Overview
Galeria Francisco Fino presents the first exhibition of Helena Almeida (Lisbon, 1934 – Sintra, 2018) at the gallery, bringing together a selection of works produced between the 1970s and the 2000s. The exhibition proposes a journey through different moments of the artist’s practice, highlighting the consistency of an investigation that, over several decades, persistently questioned the limits of painting and drawing, displacing them toward a territory where body, gesture, and image become inseparable.

 

Since the late 1960s, Helena Almeida developed a singular practice within both the Portuguese and international contemporary art contexts, marked by an ongoing reflection on the conditions of possibility of painting. Trained as a painter at the School of Fine Arts in Lisbon, the artist began her trajectory at a moment when traditional disciplinary categories were being widely challenged. Her work emerges from this critical context, but asserts itself above all through a deeply self-reflexive inquiry in which the very act of painting and drawing becomes the object of analysis.

 

One of the decisive gestures within this investigation lies in the introduction of the artist’s own body into the space of the work.

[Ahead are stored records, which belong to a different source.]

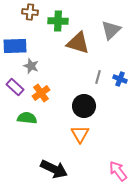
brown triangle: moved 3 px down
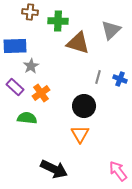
gray star: rotated 21 degrees clockwise
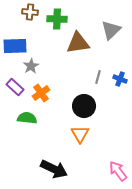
green cross: moved 1 px left, 2 px up
brown triangle: rotated 25 degrees counterclockwise
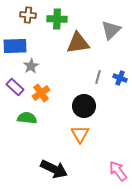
brown cross: moved 2 px left, 3 px down
blue cross: moved 1 px up
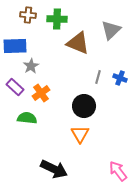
brown triangle: rotated 30 degrees clockwise
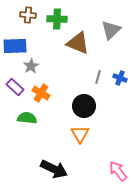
orange cross: rotated 24 degrees counterclockwise
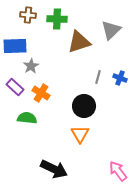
brown triangle: moved 1 px right, 1 px up; rotated 40 degrees counterclockwise
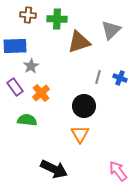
purple rectangle: rotated 12 degrees clockwise
orange cross: rotated 18 degrees clockwise
green semicircle: moved 2 px down
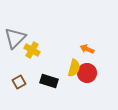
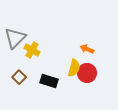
brown square: moved 5 px up; rotated 16 degrees counterclockwise
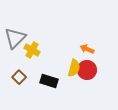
red circle: moved 3 px up
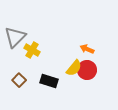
gray triangle: moved 1 px up
yellow semicircle: rotated 24 degrees clockwise
brown square: moved 3 px down
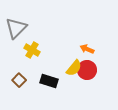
gray triangle: moved 1 px right, 9 px up
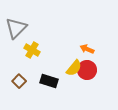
brown square: moved 1 px down
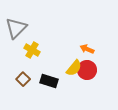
brown square: moved 4 px right, 2 px up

From the late 1960s onwards, Helena Almeida began to use photography as a means of constructing her pieces, recording actions performed before the camera in which her body engages directly with elements associated with pictorial and drawing practices—line, pigment, gesture, and the limits of the support. Photography thus ceases to function as a mere documentary record and instead becomes the final site of the work, where performative action, pictorial thought, and visual construction converge.

 

Within this process, the body emerges simultaneously as subject, instrument, and material of the work. By occupying the space of the image, it renders visible a set of tensions fundamental to the artist’s practice: between presence and representation, between gesture and inscription, and between the physical space of action and the two-dimensional plane of the image. Lines that seem to extend beyond the paper, stains of color that suspend the gesture, or movements suggesting resistance and displacement become recurring elements within a visual vocabulary that continuously questions the limits of the pictorial field.

 

Over the decades, this investigation develops through an increasingly refined economy of means, while maintaining a remarkable conceptual coherence. In the works produced between the 1970s and the 2000s—gathered here—it becomes evident that the same question persists: how to inhabit the space of painting without being confined to the surface of the canvas. The artist’s response takes the form of a dispositif in which painting, drawing, photography, and performance are deeply intertwined, allowing the pictorial gesture to expand toward the body and into space.

 

Rather than representing the body, Helena Almeida places it in situation, making it the site where the work occurs. It is within this zone of tension between action and image that her work unfolds, proposing a radical reconfiguration of the relationships between body, support, and representation.

 

The exhibition at Galeria Francisco Fino brings together a group of works that testify to the continuity and depth of this research across different moments in the artist’s trajectory, underscoring the singularity of a practice that transformed painting into a field of experience where image, gesture, and presence become inseparable.